The exact mechanisms underlying the association of PPI use with an increased risk of cholangitis are unknown. The antimicrobial properties of bile acids contribute to maintaining a sterile biliary tract, but bacteria, most commonly those residing in the intestinal tract, are frequently cultured from the bile of patients with biliary infectious diseases.[33] Studies employing molecular approaches, such as pyrosequencing of bacterial 16S rDNA, have recently evidenced a high similarity between the intestinal and biliary microbiomes in patients with biliary diseases.[34–36] In particular, it has been speculated that there is an association between the microbiota of the proximal small intestine and the bacterial density in the biliary system.[37] In addition, rodent models of small bowel bacterial overgrowth have suggested that intestinal microbiota or bacteria-derived factors affect the bile acid metabolism and contribute to the development of hepatobiliary diseases.[38–40] Accumulating evidence thus suggests that the intestinal microbiota plays an important role in biliary disease development, either through biliary dysbiosis or through direct bile duct injury by products of the gut microbiome. It is thus possible that PPI-induced increases in specific bacterial pathogens in the biliary microbiota may contribute to an increased risk for developing cholangitis.[41]

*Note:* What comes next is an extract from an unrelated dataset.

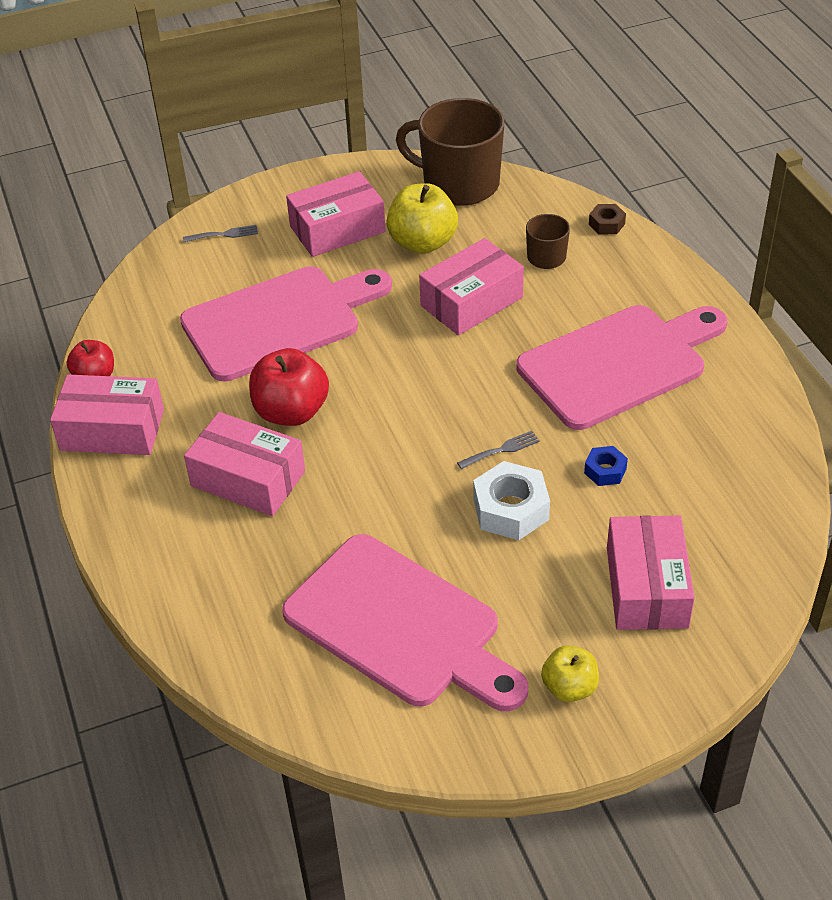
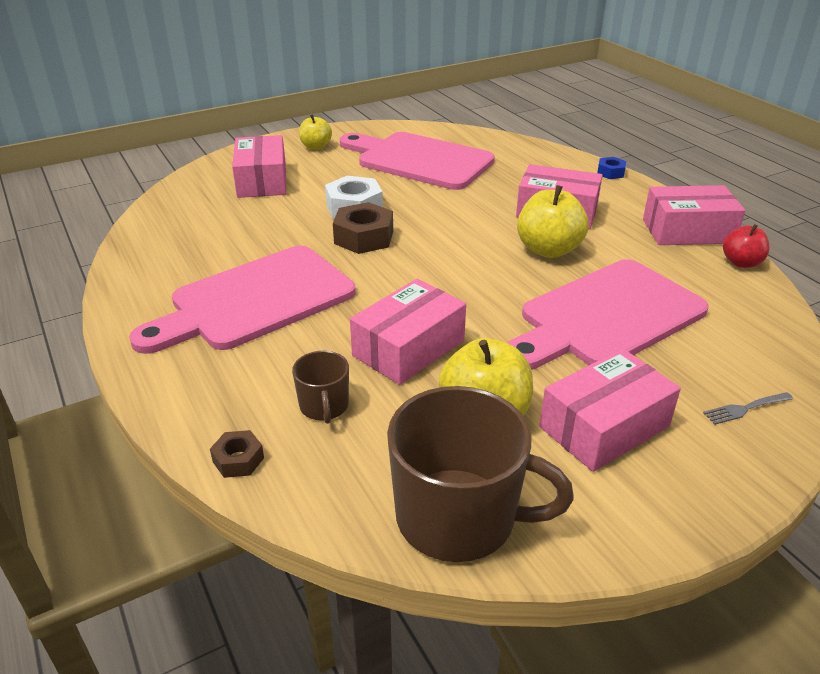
camera: 170 degrees right, 10 degrees down
red apple [249,348,329,426] -> yellow apple [517,185,589,258]
grey fork [457,431,540,469] -> brown nut [333,202,393,254]
blue nut [584,446,628,486] -> blue nut moved to [597,157,626,179]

Our study had multiple strengths, including the use of a large nationwide cohort representative of the general population, a cohort design that is less susceptible to bias compared to case-control studies and the availability of detailed information on various lifestyle parameters associated with biliary disease. Several limitations, however, need to be considered in the interpretation of our findings. First, we did not have information on the reason for PPI prescription, and we could not exclude the possibility that PPIs were indicated for symptoms of cholangitis (reverse causation bias). To reduce the possibility of this type of bias, we excluded the first 7 days of PPI prescription from the definition of exposure periods, and still observed a strong association. In sensitivity analyses, the association was attenuated but still remained significant even when we assumed that PPI exposure could be responsible only for cases of cholangitis occurring 14 days or more after treatment initiation, suggesting that reverse causation cannot fully explain the observed association. Second, our study does not reveal the mechanism of disease development. Third, this is an observational study and we cannot exclude the possibility of residual confounding. However, we adjusted for multiple risk factors and still observed a strong association, adding to the plausibility of the association. Finally, the study was conducted in Korea, and our findings may not generalise to other races/ethnicities or to countries with different comorbidity or health care utilisation patterns.

In conclusion, in this large nationwide analysis, we found a strong association between PPI use and the development of cholangitis. Although PPIs are effective for patients with acid-related disorders, physicians need to consider restricting long-term use of PPIs in individuals at high risk of cholangitis. In addition, additional research is needed to clarify the mechanisms underlying the association between PPIs and cholangitis.